▶ _Prompt_
Will you give every entry again exactly as it stands?

▶ _Provided information_
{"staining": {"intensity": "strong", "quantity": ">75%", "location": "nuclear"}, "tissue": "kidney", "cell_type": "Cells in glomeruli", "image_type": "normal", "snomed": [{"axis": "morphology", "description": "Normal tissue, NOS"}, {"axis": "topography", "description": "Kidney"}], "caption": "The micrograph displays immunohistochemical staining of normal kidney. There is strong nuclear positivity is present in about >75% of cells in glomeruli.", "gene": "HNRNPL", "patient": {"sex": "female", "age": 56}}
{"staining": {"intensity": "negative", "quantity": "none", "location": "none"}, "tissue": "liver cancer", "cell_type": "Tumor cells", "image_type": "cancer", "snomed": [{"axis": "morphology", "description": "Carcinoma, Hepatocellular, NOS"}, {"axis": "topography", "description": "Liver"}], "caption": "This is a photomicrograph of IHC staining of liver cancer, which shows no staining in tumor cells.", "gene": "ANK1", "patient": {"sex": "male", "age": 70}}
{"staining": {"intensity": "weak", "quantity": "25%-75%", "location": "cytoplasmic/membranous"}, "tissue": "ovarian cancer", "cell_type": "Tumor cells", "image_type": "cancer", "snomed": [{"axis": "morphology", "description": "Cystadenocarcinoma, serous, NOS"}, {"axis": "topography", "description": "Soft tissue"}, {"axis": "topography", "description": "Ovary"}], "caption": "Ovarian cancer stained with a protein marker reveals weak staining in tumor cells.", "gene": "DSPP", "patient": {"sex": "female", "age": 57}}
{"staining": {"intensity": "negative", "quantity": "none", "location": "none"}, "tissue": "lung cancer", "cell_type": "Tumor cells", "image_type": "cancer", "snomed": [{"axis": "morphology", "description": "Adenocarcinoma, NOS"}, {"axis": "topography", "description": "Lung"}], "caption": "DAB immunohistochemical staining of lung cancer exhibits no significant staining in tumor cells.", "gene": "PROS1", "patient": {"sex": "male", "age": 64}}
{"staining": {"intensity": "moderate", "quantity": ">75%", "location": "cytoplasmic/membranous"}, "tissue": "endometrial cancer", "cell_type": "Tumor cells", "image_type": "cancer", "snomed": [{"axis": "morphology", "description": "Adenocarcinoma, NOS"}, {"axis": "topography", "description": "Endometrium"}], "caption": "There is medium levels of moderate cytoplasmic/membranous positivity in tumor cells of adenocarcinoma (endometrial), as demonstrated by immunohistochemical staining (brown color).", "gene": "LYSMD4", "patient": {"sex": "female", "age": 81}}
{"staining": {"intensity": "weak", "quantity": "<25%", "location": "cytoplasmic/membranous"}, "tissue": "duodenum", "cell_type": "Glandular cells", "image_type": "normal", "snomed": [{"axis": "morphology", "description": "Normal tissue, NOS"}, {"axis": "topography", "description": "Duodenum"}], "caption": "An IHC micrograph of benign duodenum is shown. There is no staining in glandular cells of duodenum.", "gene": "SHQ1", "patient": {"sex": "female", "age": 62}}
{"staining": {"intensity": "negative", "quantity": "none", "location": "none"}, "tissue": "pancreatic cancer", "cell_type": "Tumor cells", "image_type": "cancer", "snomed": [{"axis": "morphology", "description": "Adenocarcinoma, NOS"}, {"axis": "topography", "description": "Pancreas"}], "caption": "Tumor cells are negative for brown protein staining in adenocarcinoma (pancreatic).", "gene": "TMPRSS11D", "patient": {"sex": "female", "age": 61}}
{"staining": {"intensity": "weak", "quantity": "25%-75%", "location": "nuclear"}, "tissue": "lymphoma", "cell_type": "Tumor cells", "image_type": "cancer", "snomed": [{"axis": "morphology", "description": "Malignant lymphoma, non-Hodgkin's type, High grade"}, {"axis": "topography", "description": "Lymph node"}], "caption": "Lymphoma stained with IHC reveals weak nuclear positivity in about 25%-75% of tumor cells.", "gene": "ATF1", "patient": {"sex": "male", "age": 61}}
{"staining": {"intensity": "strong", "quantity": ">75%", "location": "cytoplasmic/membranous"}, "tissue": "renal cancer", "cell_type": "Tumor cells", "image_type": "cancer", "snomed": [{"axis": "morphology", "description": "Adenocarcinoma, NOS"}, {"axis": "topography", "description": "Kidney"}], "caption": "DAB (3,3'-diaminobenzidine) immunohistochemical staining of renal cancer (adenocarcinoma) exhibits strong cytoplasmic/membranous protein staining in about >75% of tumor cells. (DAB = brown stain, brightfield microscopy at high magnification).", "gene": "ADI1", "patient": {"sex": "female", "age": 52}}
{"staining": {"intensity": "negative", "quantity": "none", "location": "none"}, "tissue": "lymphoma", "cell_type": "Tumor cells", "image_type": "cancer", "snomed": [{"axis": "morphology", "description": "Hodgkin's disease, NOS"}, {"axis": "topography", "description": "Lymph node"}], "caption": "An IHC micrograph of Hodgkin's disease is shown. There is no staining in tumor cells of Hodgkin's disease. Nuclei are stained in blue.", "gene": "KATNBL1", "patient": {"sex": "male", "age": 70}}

▶ _Task output_
{"staining": {"intensity": "strong", "quantity": ">75%", "location": "nuclear"}, "tissue": "kidney", "cell_type": "Cells in glomeruli", "image_type": "normal", "snomed": [{"axis": "morphology", "description": "Normal tissue, NOS"}, {"axis": "topography", "description": "Kidney"}], "caption": "The micrograph displays immunohistochemical staining of normal kidney. There is strong nuclear positivity is present in about >75% of cells in glomeruli.", "gene": "HNRNPL", "patient": {"sex": "female", "age": 56}}
{"staining": {"intensity": "negative", "quantity": "none", "location": "none"}, "tissue": "liver cancer", "cell_type": "Tumor cells", "image_type": "cancer", "snomed": [{"axis": "morphology", "description": "Carcinoma, Hepatocellular, NOS"}, {"axis": "topography", "description": "Liver"}], "caption": "This is a photomicrograph of IHC staining of liver cancer, which shows no staining in tumor cells.", "gene": "ANK1", "patient": {"sex": "male", "age": 70}}
{"staining": {"intensity": "weak", "quantity": "25%-75%", "location": "cytoplasmic/membranous"}, "tissue": "ovarian cancer", "cell_type": "Tumor cells", "image_type": "cancer", "snomed": [{"axis": "morphology", "description": "Cystadenocarcinoma, serous, NOS"}, {"axis": "topography", "description": "Soft tissue"}, {"axis": "topography", "description": "Ovary"}], "caption": "Ovarian cancer stained with a protein marker reveals weak staining in tumor cells.", "gene": "DSPP", "patient": {"sex": "female", "age": 57}}
{"staining": {"intensity": "negative", "quantity": "none", "location": "none"}, "tissue": "lung cancer", "cell_type": "Tumor cells", "image_type": "cancer", "snomed": [{"axis": "morphology", "description": "Adenocarcinoma, NOS"}, {"axis": "topography", "description": "Lung"}], "caption": "DAB immunohistochemical staining of lung cancer exhibits no significant staining in tumor cells.", "gene": "PROS1", "patient": {"sex": "male", "age": 64}}
{"staining": {"intensity": "moderate", "quantity": ">75%", "location": "cytoplasmic/membranous"}, "tissue": "endometrial cancer", "cell_type": "Tumor cells", "image_type": "cancer", "snomed": [{"axis": "morphology", "description": "Adenocarcinoma, NOS"}, {"axis": "topography", "description": "Endometrium"}], "caption": "There is medium levels of moderate cytoplasmic/membranous positivity in tumor cells of adenocarcinoma (endometrial), as demonstrated by immunohistochemical staining (brown color).", "gene": "LYSMD4", "patient": {"sex": "female", "age": 81}}
{"staining": {"intensity": "weak", "quantity": "<25%", "location": "cytoplasmic/membranous"}, "tissue": "duodenum", "cell_type": "Glandular cells", "image_type": "normal", "snomed": [{"axis": "morphology", "description": "Normal tissue, NOS"}, {"axis": "topography", "description": "Duodenum"}], "caption": "An IHC micrograph of benign duodenum is shown. There is no staining in glandular cells of duodenum.", "gene": "SHQ1", "patient": {"sex": "female", "age": 62}}
{"staining": {"intensity": "negative", "quantity": "none", "location": "none"}, "tissue": "pancreatic cancer", "cell_type": "Tumor cells", "image_type": "cancer", "snomed": [{"axis": "morphology", "description": "Adenocarcinoma, NOS"}, {"axis": "topography", "description": "Pancreas"}], "caption": "Tumor cells are negative for brown protein staining in adenocarcinoma (pancreatic).", "gene": "TMPRSS11D", "patient": {"sex": "female", "age": 61}}
{"staining": {"intensity": "weak", "quantity": "25%-75%", "location": "nuclear"}, "tissue": "lymphoma", "cell_type": "Tumor cells", "image_type": "cancer", "snomed": [{"axis": "morphology", "description": "Malignant lymphoma, non-Hodgkin's type, High grade"}, {"axis": "topography", "description": "Lymph node"}], "caption": "Lymphoma stained with IHC reveals weak nuclear positivity in about 25%-75% of tumor cells.", "gene": "ATF1", "patient": {"sex": "male", "age": 61}}
{"staining": {"intensity": "strong", "quantity": ">75%", "location": "cytoplasmic/membranous"}, "tissue": "renal cancer", "cell_type": "Tumor cells", "image_type": "cancer", "snomed": [{"axis": "morphology", "description": "Adenocarcinoma, NOS"}, {"axis": "topography", "description": "Kidney"}], "caption": "DAB (3,3'-diaminobenzidine) immunohistochemical staining of renal cancer (adenocarcinoma) exhibits strong cytoplasmic/membranous protein staining in about >75% of tumor cells. (DAB = brown stain, brightfield microscopy at high magnification).", "gene": "ADI1", "patient": {"sex": "female", "age": 52}}
{"staining": {"intensity": "negative", "quantity": "none", "location": "none"}, "tissue": "lymphoma", "cell_type": "Tumor cells", "image_type": "cancer", "snomed": [{"axis": "morphology", "description": "Hodgkin's disease, NOS"}, {"axis": "topography", "description": "Lymph node"}], "caption": "An IHC micrograph of Hodgkin's disease is shown. There is no staining in tumor cells of Hodgkin's disease. Nuclei are stained in blue.", "gene": "KATNBL1", "patient": {"sex": "male", "age": 70}}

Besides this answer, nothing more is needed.